● EXERCISE REQUIREMENTS:
Using the data below, output a verbatim copy of the lines between the one holding "19: (38, 116, 2.79)" and the one holding "[00:02.267]", inclusive, without any pictures.

- Opening Delimiter -

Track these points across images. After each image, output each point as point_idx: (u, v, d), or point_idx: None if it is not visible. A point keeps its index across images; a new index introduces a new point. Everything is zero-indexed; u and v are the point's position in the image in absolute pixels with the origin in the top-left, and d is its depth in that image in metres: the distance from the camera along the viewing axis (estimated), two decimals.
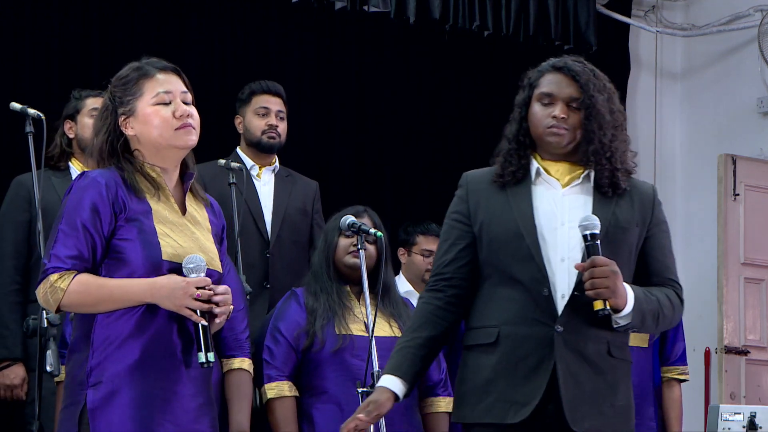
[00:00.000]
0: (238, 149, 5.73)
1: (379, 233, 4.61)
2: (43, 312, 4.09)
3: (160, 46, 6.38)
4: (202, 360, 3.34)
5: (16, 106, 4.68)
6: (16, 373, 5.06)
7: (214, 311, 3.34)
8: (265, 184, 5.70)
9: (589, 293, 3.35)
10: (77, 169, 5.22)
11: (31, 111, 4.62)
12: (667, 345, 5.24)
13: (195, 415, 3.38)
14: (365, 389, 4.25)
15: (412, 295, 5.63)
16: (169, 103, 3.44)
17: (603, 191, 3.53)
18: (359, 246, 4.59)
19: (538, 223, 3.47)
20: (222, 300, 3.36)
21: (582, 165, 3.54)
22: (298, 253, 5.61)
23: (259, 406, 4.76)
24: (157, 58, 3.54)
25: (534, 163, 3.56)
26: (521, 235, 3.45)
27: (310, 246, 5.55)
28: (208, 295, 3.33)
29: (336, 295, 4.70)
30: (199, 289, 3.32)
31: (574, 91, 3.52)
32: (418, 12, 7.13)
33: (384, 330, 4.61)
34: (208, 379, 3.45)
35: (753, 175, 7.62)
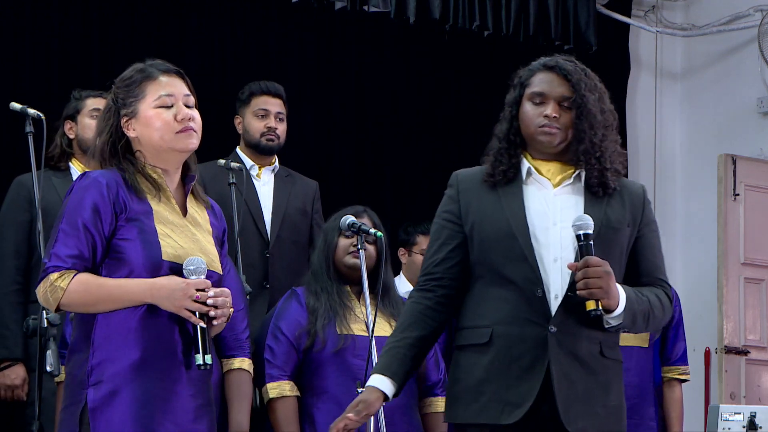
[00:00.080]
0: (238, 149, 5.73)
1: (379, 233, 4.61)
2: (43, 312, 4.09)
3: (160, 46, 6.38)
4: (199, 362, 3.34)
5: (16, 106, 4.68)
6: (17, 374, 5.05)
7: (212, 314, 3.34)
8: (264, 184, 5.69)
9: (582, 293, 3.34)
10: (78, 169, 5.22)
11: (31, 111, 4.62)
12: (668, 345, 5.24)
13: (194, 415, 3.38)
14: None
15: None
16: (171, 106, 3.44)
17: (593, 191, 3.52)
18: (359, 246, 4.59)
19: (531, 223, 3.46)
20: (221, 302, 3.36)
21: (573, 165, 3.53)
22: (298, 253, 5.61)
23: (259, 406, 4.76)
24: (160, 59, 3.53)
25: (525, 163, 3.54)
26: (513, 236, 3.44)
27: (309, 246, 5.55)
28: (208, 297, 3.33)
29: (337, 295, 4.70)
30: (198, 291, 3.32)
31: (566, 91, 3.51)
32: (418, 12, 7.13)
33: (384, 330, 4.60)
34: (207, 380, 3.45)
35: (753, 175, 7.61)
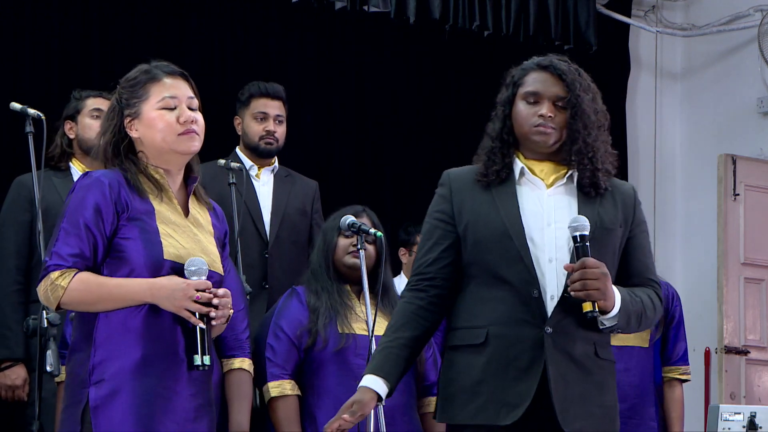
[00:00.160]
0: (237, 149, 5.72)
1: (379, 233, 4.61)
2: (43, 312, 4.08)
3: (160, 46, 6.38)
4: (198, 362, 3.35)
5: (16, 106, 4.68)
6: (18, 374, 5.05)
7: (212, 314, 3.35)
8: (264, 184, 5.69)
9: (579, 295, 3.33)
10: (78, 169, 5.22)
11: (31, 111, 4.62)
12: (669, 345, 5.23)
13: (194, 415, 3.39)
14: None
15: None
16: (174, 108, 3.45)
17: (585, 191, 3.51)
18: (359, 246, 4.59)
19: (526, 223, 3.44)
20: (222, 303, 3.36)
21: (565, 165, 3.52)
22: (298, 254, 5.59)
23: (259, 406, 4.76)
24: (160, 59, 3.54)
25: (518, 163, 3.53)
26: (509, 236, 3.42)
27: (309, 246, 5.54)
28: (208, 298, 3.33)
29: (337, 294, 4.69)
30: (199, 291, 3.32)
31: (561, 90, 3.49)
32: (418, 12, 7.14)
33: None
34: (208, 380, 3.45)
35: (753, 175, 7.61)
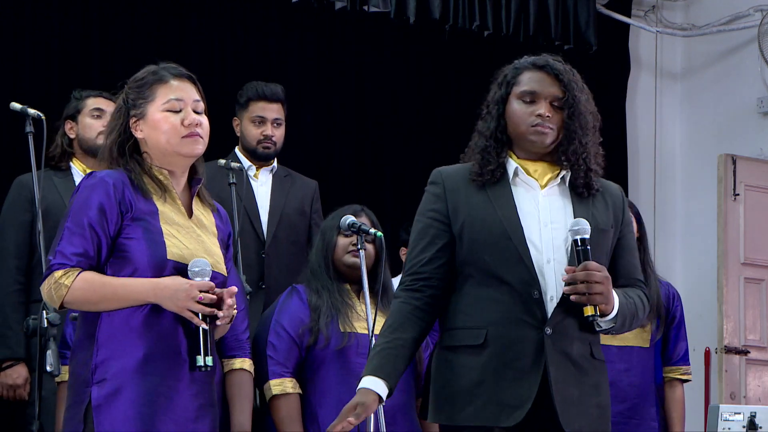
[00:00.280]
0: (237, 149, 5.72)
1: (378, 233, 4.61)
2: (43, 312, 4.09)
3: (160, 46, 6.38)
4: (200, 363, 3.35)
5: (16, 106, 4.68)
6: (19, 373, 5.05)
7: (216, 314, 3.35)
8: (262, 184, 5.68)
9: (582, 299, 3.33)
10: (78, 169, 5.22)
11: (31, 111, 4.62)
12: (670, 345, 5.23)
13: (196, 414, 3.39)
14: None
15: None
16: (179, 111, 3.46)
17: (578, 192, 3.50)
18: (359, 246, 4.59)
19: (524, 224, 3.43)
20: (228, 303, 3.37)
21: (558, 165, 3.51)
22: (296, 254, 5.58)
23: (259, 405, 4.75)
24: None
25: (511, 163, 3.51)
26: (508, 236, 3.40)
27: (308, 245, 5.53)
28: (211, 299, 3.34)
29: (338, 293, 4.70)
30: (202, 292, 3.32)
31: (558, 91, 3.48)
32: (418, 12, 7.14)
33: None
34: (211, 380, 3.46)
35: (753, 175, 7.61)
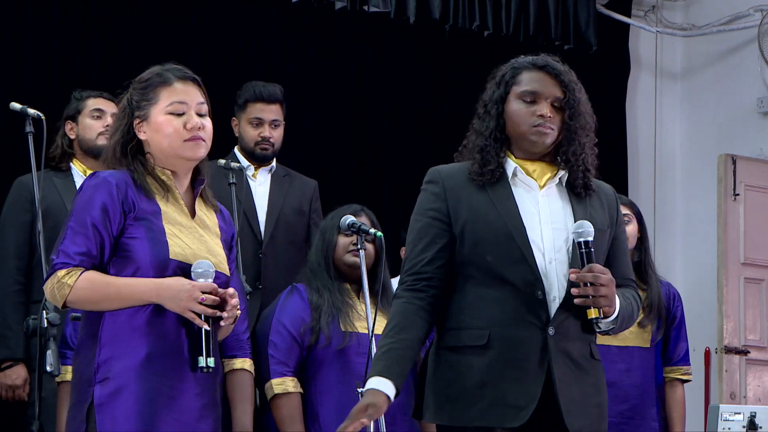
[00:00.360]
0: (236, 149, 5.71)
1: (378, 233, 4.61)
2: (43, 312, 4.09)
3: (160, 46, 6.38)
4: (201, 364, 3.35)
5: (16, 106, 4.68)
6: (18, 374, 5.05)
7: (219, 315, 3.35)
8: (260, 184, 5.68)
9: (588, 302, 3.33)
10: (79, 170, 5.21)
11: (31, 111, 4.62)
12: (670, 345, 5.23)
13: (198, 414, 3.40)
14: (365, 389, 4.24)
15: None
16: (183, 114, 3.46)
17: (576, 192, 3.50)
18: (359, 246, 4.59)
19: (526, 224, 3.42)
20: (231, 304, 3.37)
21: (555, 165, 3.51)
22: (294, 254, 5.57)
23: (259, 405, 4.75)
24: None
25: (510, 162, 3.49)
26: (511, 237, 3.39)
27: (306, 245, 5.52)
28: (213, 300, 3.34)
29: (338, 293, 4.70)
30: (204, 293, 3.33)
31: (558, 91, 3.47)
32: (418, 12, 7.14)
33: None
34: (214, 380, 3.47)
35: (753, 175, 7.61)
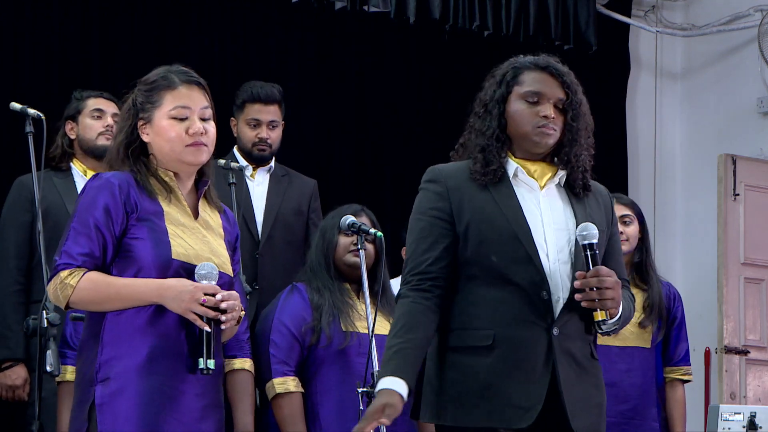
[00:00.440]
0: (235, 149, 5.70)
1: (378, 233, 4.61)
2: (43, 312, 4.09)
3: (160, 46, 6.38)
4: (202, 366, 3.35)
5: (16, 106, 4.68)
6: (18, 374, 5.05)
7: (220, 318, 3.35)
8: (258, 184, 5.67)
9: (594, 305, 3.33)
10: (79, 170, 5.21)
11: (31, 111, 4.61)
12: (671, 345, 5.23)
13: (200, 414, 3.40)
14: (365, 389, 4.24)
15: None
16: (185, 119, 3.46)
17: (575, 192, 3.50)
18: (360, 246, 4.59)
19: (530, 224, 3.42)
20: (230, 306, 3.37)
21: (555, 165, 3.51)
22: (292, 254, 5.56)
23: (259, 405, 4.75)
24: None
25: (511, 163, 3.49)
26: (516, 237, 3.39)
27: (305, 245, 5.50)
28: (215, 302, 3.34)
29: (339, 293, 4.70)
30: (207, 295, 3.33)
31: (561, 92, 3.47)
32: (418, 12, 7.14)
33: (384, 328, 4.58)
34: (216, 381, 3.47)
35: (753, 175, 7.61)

- Closing Delimiter -
- Opening Delimiter -

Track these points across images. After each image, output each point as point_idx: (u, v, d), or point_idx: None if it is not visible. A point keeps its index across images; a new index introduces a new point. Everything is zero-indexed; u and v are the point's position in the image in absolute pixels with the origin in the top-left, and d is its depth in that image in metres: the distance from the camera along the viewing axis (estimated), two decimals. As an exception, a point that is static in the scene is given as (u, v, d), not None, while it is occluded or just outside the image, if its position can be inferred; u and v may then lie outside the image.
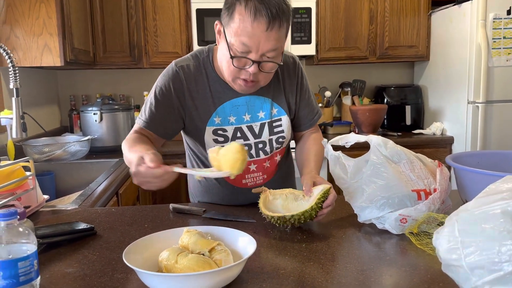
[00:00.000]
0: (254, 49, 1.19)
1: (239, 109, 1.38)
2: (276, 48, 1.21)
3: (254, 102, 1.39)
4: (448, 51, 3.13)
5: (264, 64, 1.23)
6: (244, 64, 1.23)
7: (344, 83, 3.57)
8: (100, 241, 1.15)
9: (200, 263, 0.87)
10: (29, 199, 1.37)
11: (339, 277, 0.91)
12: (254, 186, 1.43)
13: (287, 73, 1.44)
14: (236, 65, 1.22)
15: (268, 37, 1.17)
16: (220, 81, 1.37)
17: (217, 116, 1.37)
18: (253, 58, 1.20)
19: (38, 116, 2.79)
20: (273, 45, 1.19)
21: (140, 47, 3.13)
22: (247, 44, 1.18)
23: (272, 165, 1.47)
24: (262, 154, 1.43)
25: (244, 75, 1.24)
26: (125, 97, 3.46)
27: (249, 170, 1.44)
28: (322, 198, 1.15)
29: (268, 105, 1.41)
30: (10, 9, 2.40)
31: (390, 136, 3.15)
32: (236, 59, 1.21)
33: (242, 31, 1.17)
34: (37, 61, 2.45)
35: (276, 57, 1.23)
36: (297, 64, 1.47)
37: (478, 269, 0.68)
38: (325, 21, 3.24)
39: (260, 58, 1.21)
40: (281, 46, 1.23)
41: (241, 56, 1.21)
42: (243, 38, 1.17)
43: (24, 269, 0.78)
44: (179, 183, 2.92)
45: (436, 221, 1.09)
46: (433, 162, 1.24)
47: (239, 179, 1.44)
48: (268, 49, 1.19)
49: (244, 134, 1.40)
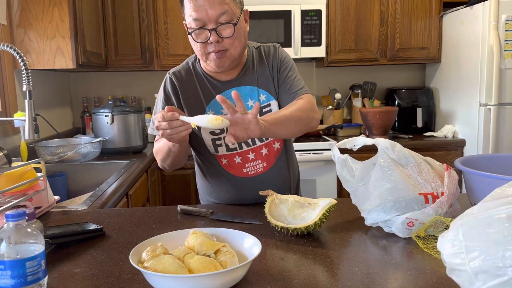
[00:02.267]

- Closing Delimiter -
- Opening Delimiter -

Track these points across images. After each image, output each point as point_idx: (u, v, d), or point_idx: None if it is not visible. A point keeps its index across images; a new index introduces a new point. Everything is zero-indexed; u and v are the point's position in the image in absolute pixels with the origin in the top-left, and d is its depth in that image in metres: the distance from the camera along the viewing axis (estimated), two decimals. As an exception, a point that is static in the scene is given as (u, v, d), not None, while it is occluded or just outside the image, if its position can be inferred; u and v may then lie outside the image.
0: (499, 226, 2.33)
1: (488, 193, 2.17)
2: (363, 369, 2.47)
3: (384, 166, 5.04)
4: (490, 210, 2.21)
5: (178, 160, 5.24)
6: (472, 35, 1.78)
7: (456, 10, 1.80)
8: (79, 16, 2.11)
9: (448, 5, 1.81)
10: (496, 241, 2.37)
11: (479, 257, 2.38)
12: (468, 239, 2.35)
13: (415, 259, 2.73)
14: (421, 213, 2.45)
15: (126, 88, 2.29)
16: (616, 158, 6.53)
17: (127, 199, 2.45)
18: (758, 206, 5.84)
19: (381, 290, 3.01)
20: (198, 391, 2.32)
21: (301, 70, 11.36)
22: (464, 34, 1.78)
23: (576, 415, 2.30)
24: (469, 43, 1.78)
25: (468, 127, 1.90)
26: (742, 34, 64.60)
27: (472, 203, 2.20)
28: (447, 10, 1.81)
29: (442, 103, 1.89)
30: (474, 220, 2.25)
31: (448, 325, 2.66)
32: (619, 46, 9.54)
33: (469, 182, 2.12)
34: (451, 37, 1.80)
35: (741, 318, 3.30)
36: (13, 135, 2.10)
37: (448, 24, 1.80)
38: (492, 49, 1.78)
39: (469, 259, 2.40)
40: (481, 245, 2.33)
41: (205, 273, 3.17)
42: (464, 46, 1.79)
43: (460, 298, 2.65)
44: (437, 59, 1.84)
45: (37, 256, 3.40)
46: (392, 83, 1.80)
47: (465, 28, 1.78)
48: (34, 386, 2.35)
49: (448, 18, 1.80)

- Closing Delimiter -

● FINISHED TASK:
19: (38, 116, 2.79)
20: (273, 45, 1.19)
21: (140, 47, 3.13)
22: (247, 44, 1.18)
23: (272, 165, 1.47)
24: (262, 154, 1.43)
25: (244, 75, 1.24)
26: (125, 97, 3.46)
27: (249, 170, 1.44)
28: (322, 198, 1.15)
29: (268, 105, 1.41)
30: (10, 9, 2.40)
31: (390, 136, 3.15)
32: (236, 59, 1.21)
33: (242, 31, 1.17)
34: (37, 61, 2.45)
35: (276, 57, 1.23)
36: (297, 64, 1.47)
37: (478, 269, 0.68)
38: (325, 21, 3.24)
39: (260, 58, 1.21)
40: (281, 46, 1.23)
41: (241, 56, 1.21)
42: (243, 38, 1.17)
43: (24, 269, 0.78)
44: (179, 183, 2.92)
45: (436, 221, 1.09)
46: (433, 162, 1.24)
47: (239, 179, 1.44)
48: (268, 49, 1.19)
49: (244, 134, 1.40)
[00:02.267]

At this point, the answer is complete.